FTC Issues $150 Million Fine For Targeting Ads Based on Users’ Account Security Information
The Federal Trade Commission (FTC) and Department of Justice (DOJ) recently ordered Twitter to pay $150 million for violating a 2011 FTC order that prohibited the company from misrepresenting its privacy and data security practices. In addition to the lofty fine, the proposed order bans Twitter from profiting from the deceptively collected data.
The FTC Order
The DOJ’s Complaint
According to the DOJ complaint, Twitter has been violating the FTC order since 2014 by allowing advertisers to use account security data for marketing purposes. Specifically, from 2014 to 2019, almost 150 million users provided personal information under the impression that they were doing so to secure their accounts. Instead of using the information solely for account security purposes, as disclosed to users, the social media giant allowed advertisers to target “specific ads to specific consumers by matching the information with data they already had or obtained from data brokers” in violation of their standing FTC order.
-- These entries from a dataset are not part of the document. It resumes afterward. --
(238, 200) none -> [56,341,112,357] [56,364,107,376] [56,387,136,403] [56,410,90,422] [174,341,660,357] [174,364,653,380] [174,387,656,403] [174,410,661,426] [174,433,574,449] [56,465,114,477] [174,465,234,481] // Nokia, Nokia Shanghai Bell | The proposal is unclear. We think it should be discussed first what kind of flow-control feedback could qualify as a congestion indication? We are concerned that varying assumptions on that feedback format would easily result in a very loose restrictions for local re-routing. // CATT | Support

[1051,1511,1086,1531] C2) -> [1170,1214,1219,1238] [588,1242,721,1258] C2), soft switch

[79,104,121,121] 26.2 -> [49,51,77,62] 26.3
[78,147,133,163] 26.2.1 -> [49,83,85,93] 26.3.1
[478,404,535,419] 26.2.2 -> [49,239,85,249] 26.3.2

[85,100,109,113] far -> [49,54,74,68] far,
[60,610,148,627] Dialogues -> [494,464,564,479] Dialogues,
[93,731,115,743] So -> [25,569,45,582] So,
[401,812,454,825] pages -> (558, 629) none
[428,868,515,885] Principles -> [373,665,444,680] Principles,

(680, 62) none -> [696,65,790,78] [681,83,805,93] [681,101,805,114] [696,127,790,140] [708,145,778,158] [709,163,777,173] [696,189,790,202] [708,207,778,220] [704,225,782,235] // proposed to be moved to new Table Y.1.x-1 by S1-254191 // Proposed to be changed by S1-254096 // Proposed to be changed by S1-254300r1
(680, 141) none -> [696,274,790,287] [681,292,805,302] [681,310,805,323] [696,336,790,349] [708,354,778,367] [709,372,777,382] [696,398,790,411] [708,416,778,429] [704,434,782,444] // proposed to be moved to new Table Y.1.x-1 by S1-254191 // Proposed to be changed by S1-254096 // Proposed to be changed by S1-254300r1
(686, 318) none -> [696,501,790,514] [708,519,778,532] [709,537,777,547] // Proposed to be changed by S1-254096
To that end, the FTC ordered Twitter to pay a $150 million penalty. The proposed order prohibits Twitter from profiting from deceptively collected data and also advocates for multi-factor authentication methods that do not require users to provide their telephone numbers, limits employee access to users’ personal information, and requires comprehensive privacy and information security program.
As this case demonstrates, businesses must only process personal data for the purposes for which the data was collected and take care to avoid using data in manners not expected by a consumer. Several US state privacy laws now explicitly state that businesses shall not process personal data for purposes that are not reasonably necessary to or compatible with the specified purposes for which the personal data is processed unless the business first obtains the data subject’s consent. Companies should pay special attention to their data practices, and how they handle personal information, and ensure that these practices align with their privacy policies.